A questo punto devo fare una verifica dei miei modi: preoccupato delle mie cose materiali, non ho a volte il coraggio di invitare altri ad incontrare il mio Signore: li hanno invitati invece persone disperate, persone disordinate, persone che sembrano essere al margine della Chiesa: esse sono decise nel presentare quel Gesù crocifisso, che io penso non sia gradito ai miei interlocutori. È ancora vera questa pagina del vangelo. Gesù siede ancora sull'orlo dei pozzi dove corrono gli uomini di questo mondo. Egli là è pronto ad accogliere le singole persone e le folle che accorrono, attirate non dai discepoli, ma dalla testimonianze di peccatori che cambiano vita, che raccontano il loro incontro con lui. Gesù, nonostante tutto, non licenzia i suoi discepoli. Anzi. A loro indica la messe abbondante che sta loro davanti. Devono prepararsi al loro compito, avvicinare a Gesù coloro che accorrono, assetati di lui!

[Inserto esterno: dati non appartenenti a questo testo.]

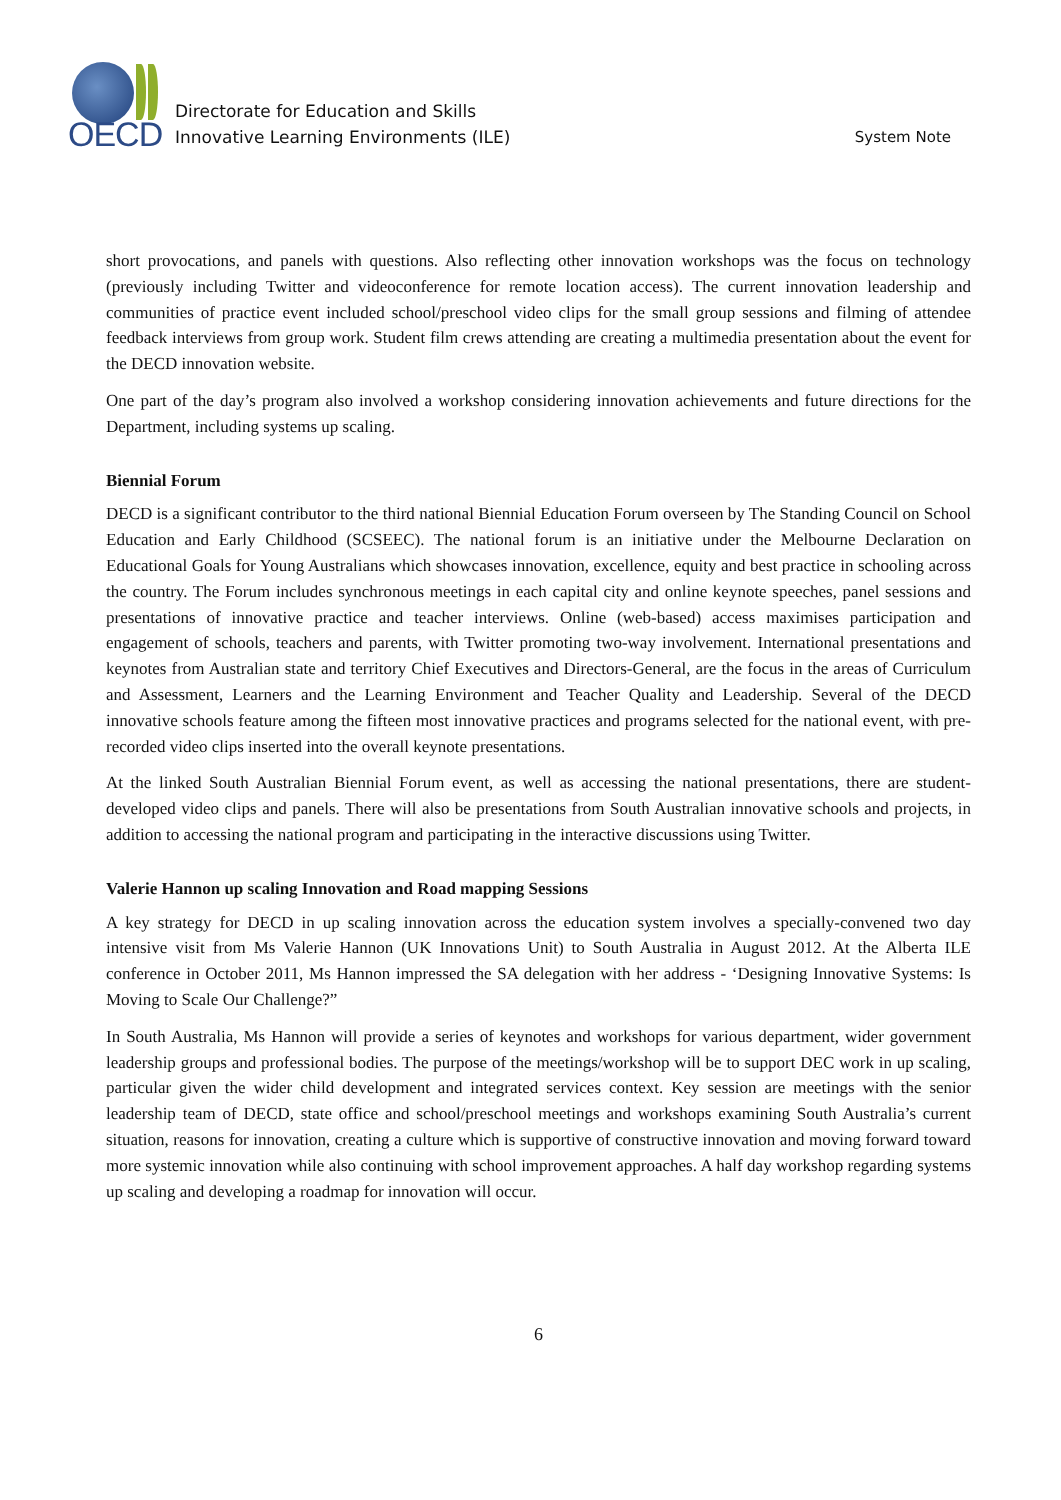OECD
Directorate for Education and Skills
Innovative Learning Environments (ILE)
System Note
short provocations, and panels with questions. Also reflecting other innovation workshops was the focus on technology (previously including Twitter and videoconference for remote location access). The current innovation leadership and communities of practice event included school/preschool video clips for the small group sessions and filming of attendee feedback interviews from group work. Student film crews attending are creating a multimedia presentation about the event for the DECD innovation website.
One part of the day’s program also involved a workshop considering innovation achievements and future directions for the Department, including systems up scaling.
Biennial Forum
DECD is a significant contributor to the third national Biennial Education Forum overseen by The Standing Council on School Education and Early Childhood (SCSEEC). The national forum is an initiative under the Melbourne Declaration on Educational Goals for Young Australians which showcases innovation, excellence, equity and best practice in schooling across the country. The Forum includes synchronous meetings in each capital city and online keynote speeches, panel sessions and presentations of innovative practice and teacher interviews. Online (web-based) access maximises participation and engagement of schools, teachers and parents, with Twitter promoting two-way involvement. International presentations and keynotes from Australian state and territory Chief Executives and Directors-General, are the focus in the areas of Curriculum and Assessment, Learners and the Learning Environment and Teacher Quality and Leadership. Several of the DECD innovative schools feature among the fifteen most innovative practices and programs selected for the national event, with pre-recorded video clips inserted into the overall keynote presentations.
At the linked South Australian Biennial Forum event, as well as accessing the national presentations, there are student-developed video clips and panels. There will also be presentations from South Australian innovative schools and projects, in addition to accessing the national program and participating in the interactive discussions using Twitter.
Valerie Hannon up scaling Innovation and Road mapping Sessions
A key strategy for DECD in up scaling innovation across the education system involves a specially-convened two day intensive visit from Ms Valerie Hannon (UK Innovations Unit) to South Australia in August 2012. At the Alberta ILE conference in October 2011, Ms Hannon impressed the SA delegation with her address - ‘Designing Innovative Systems: Is Moving to Scale Our Challenge?”
In South Australia, Ms Hannon will provide a series of keynotes and workshops for various department, wider government leadership groups and professional bodies. The purpose of the meetings/workshop will be to support DEC work in up scaling, particular given the wider child development and integrated services context. Key session are meetings with the senior leadership team of DECD, state office and school/preschool meetings and workshops examining South Australia’s current situation, reasons for innovation, creating a culture which is supportive of constructive innovation and moving forward toward more systemic innovation while also continuing with school improvement approaches. A half day workshop regarding systems up scaling and developing a roadmap for innovation will occur.
6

I discepoli stessi devono tener sempre presente di essere essi stessi graziati da Dio. Possono vantarsi non di sè, ma solo di lui. Questo ci vuol dire San Paolo. Noi siamo peccatori, e quindi non siamo migliori di nessuno. Abbiamo un compito, portare tutti a Gesù, ma prima di tutto dobbiamo restargli vicini noi, per essere riempiti e trasformati dal suo Spirito, per essere dissetati alla e dalla sua presenza. La prima sete da dissetare non è quella degli altri, bensì la nostra!